Interaction of cAMP-GEFII and SUR1 is decreased by a high cAMP concentration (19). Because binding of cAMP to cAMP-GEFII induces a conformational change of cAMP-GEFII (23), cAMP-GEFII might dissociate from the complex of SUR1 and cAMP-GEFII upon cAMP stimulation. Accordingly, rather than being activated, cAMP-GEFII may be anchored to SUR1 even when the ATP/ADP ratio is increased by the metabolism of glucose. This anchoring may be necessary to assemble the components in exocytosis, including the KATP channel, VDCC, Rim2, and Piccolo.

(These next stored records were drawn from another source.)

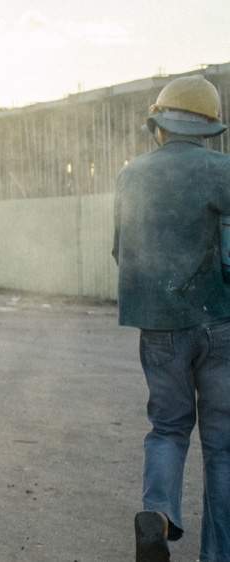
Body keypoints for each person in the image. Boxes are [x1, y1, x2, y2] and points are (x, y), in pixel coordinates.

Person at [112, 75, 230, 562]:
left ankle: (157, 516)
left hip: (159, 328)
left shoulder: (131, 175)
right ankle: (218, 555)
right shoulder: (222, 169)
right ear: (209, 128)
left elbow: (122, 252)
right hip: (218, 322)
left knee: (167, 428)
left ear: (158, 124)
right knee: (222, 444)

Incretins such as glucagon-like peptide (GLP)-1 and glucose-dependent insulinotropic polypeptide (GIP) increase the cAMP concentration in pancreatic β-cells. We previously found that incretin-induced, PKA-independent insulin secretion is mediated by cAMP-GEFII (17). Lack of interaction between SUR1 and cAMP-GEFII could disrupt assembly of the exocytotic components and lead to an impairment of cAMP-dependent, PKA-independent insulin secretion. This is supported by the finding that incretin-induced, PKA-independent insulin secretion is impaired in SUR1-deficient mice (24,25). We recently found that Piccolo in pancreatic β-cells interacts with cAMP-GEFII (18). Here we show that Piccolo interacts with SUR1 through cAMP-GEFII and with the α11.2-subunit of l-type VDCC in a Ca2+-independent manner.
Based on these findings, we propose a model of the interactions of ATP, cAMP, and Ca2+ sensors in the exocytosis of insulin granules, as shown in Fig. 3. NBF-1 of SUR1 interacts with cAMP-GEFII. cAMP-GEFII and SUR1 form a complex with Piccolo. Piccolo forms heterodimer with Rim2 in a Ca2+-dependent manner. Both Piccolo and Rim2 interact with l-type VDCC. An increase in cAMP concentration upon stimulation may control the dissociation of cAMP-GEFII from SUR1. Clarification of the temporal and spatial interaction of these molecules in exocytosis of insulin granules requires further investigation.
This article is based on a presentation at a symposium. The symposium and the publication of this article were made possible by an unrestricted educational grant from Servier.
[Ca2+]i, intracellular Ca2+ concentration; CAZ, cytoskeletal matrix associated with the active zone; Epac, exchange protein directly activated by cAMP; GEF, guanine nucleotide exchange factor; GIP, glucose-dependent insulinotropic polypeptide; GLP-1, glucagon-like peptide-1; GST, glutathione S-transferase; KATP channel, ATP-sensitive K+ channel; MBP, maltose-binding protein; NBF, nucleotide-binding fold; PKA, protein kinase A; SNAP, soluble N-ethylmaleimide-sensitive factor attachment protein; SNARE, soluble N-ethylmaleimide-sensitive factor attachment protein receptor; SUR, sulfonylurea receptor; VAMP, vesicle-associated membrane protein; VDCC, voltage-dependent Ca2+ channel.
This work was supported by Grant-in-Aid for Specially Promoted Research and Scientific Research Grants from the Ministry of Education, Science, Sports, Culture, and Technology. We thank T. Tanabe for providing us with rabbit α11.2-subunit cDNA.